Point de vue
LEMONDE | 08.02.12
Haris Pamboukis, professeur de droit à l'université d'Athènes et avocat
Aujourd'hui la Grèce et les Grecs vivent une tragédie grecque ; une Némésis sans catharsis. L'histoire en soi est simple : une énorme dette extérieure, un déficit public croissant surtout depuis 2007 et une situation économique encore aggravée depuis l'éclatement de la crise en 2008
Tout cela pourtant n'aurait pas attiré l'intérêt des marchés si la Grèce ne faisait pas partie de la zone euro.

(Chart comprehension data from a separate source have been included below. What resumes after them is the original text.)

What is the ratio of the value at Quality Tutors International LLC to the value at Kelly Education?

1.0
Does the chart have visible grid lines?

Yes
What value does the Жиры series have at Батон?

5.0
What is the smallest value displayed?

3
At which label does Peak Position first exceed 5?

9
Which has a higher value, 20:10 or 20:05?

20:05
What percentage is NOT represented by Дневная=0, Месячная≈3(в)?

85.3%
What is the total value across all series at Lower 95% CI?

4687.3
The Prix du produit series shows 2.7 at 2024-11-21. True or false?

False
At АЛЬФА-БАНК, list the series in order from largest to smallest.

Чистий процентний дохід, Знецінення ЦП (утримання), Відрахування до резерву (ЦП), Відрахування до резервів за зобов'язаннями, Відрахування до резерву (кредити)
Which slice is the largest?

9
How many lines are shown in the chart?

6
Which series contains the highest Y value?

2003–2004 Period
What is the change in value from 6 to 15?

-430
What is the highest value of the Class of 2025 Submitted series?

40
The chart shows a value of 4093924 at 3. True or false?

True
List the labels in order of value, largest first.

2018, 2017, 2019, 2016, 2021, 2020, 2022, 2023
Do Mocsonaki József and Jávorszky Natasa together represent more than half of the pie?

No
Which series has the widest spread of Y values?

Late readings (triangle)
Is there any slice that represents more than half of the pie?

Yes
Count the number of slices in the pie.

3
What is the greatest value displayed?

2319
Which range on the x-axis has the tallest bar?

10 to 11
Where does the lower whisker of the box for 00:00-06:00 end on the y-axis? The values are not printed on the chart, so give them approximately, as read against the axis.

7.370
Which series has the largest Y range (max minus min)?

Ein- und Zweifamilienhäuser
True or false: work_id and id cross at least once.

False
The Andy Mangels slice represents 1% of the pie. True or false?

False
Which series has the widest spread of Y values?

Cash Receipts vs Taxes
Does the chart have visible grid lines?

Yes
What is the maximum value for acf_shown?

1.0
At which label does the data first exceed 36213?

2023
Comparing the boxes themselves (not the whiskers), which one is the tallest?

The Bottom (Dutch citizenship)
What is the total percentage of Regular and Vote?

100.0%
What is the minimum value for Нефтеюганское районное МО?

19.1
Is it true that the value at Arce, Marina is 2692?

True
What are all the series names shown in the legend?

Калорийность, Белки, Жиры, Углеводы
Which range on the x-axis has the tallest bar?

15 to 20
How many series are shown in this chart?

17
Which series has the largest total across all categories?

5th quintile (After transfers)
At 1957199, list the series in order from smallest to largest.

Car, à travers la Grèce, c'est l'euro qui est visé dans les paris des credit default swaps (CDS). (Les CDS étaient à l'origine des contrats d'assurance mais sont devenus un outil de spéculation.) La constatation est évidente. Il ne s'agit pas que d'un problème grec, de dette grecque mais d'un problème européen, de dette européenne.
La Grèce a en effet servi de bouc émissaire pour cacher derrière elle un problème européen. Elle s'est vu imposer des plans de redressement budgétaire condamnés dès le départ parce que mal conçus, mal préparés et, bien sûr, mal exécutés.
La Grèce doit faire des efforts. Soit ! Mais subir un électrochoc à la fois économique, social et politique, cela est injuste. On a imposé une contrainte de liquidité à l'économie grecque alors qu'à l'évidence il s'agissait d'un problème de solvabilité européenne. Faire de la Grèce un cas à part permettait à l'Europe de contenir le problème dans un périmètre limité et ainsi de gagner du temps, alors qu'elle était dépourvue des armes institutionnelles pour faire face à la crise.Mettre un pays en avant dans un geste collectif de solidarité peut se comprendre. Mais se laisser emporter par une telle rhétorique est indigne. Dans ces circonstances, l'exceptionnalisme grec exalte. La rhétorique de "la Grèce un cas à part" - et la traiter en lépreuse - est inacceptable, car cela est erroné, injuste et dangereux.
Erroné tout d'abord. Il est faux d'affirmer que les Grecs ne travaillent pas. La Grèce a consenti un effort sans précédent en 2010, en réduisant son déficit public de 5 points en une année. Certes, le pays a besoin de réformes structurelles du système politique, de l'administration publique et fiscale, etc. Mais de quels délais dispose-t-on pour laisser le temps aux réformes de faire sentir leur effet ? Peut-on transformer en deux ans un pays marqué par trente ans d'errance ? La formule choisie nous remet-elle sur le chemin de la croissance ou à la dépression profonde, à l'instabilité sociale, au chaos politique ? Dans ces circonstances, de quoi au juste accuse-t-on la Grèce ?
Injuste ensuite. La formule choisie et imposée est-elle la bonne ? Y avait-il un mécanisme européen institutionnel de gestion de la crise de la dette européenne ? On affirme que les contribuables des autres pays ne doivent pas financer les déficits grecs. Certes. Mais les déficits des uns ne sont-ils pas aussi les excédents des autres ? En outre, pour arrêter ce cercle vicieux, ne doit-on pas appliquer une politique propre à relancer la croissance en Grèce et, par là même, à libérer nos partenaires du fardeau de la solidarité ?
Dangereux enfin, car c'est signer l'arrêt de mort moral, voire politique, de l'Union européenne. L'Histoire nous enseigne en effet que de tels discours ont toujours mal fini. Et c'est même une conquête de la civilisation européenne de les avoir abandonnés. Il est dangereux de traiter en paria un groupe quand on évolue dans une collectivité animée, en principe, par la solidarité. C'est une défaite morale. Aujourd'hui, la Grèce. Demain, à qui le tour ? La Grèce est un pays avec une histoire unique qui porte l'Europe congénitalement. Il n'est point besoin de souligner la contribution grecque à la philosophie, à la démocratie et au rayonnement de l'Europe dans le monde.
Au cours de sa longue histoire, la Grèce s'est trouvée au carrefour de diverses batailles critiques et s'est toujours rangée du côté du juste : Byzance fut le rempart pour l'Europe du danger venant de l'Est, la résistance grecque aux nazis a contribué à la défaite allemande, pour ne citer que ces exemples.
Le premier conflit de l'ère de la mondialisation oppose aujourd'hui la régulation aux marchés et la Grèce se trouve à nouveau aux avant-postes de cette guerre. Si l'Europe doit traiter dignement la Grèce, ce n'est pas simplement dans l'intérêts de la Grèce, mais aussi dans celui de l'Europe. Il faut cesser d'en faire un paria européen.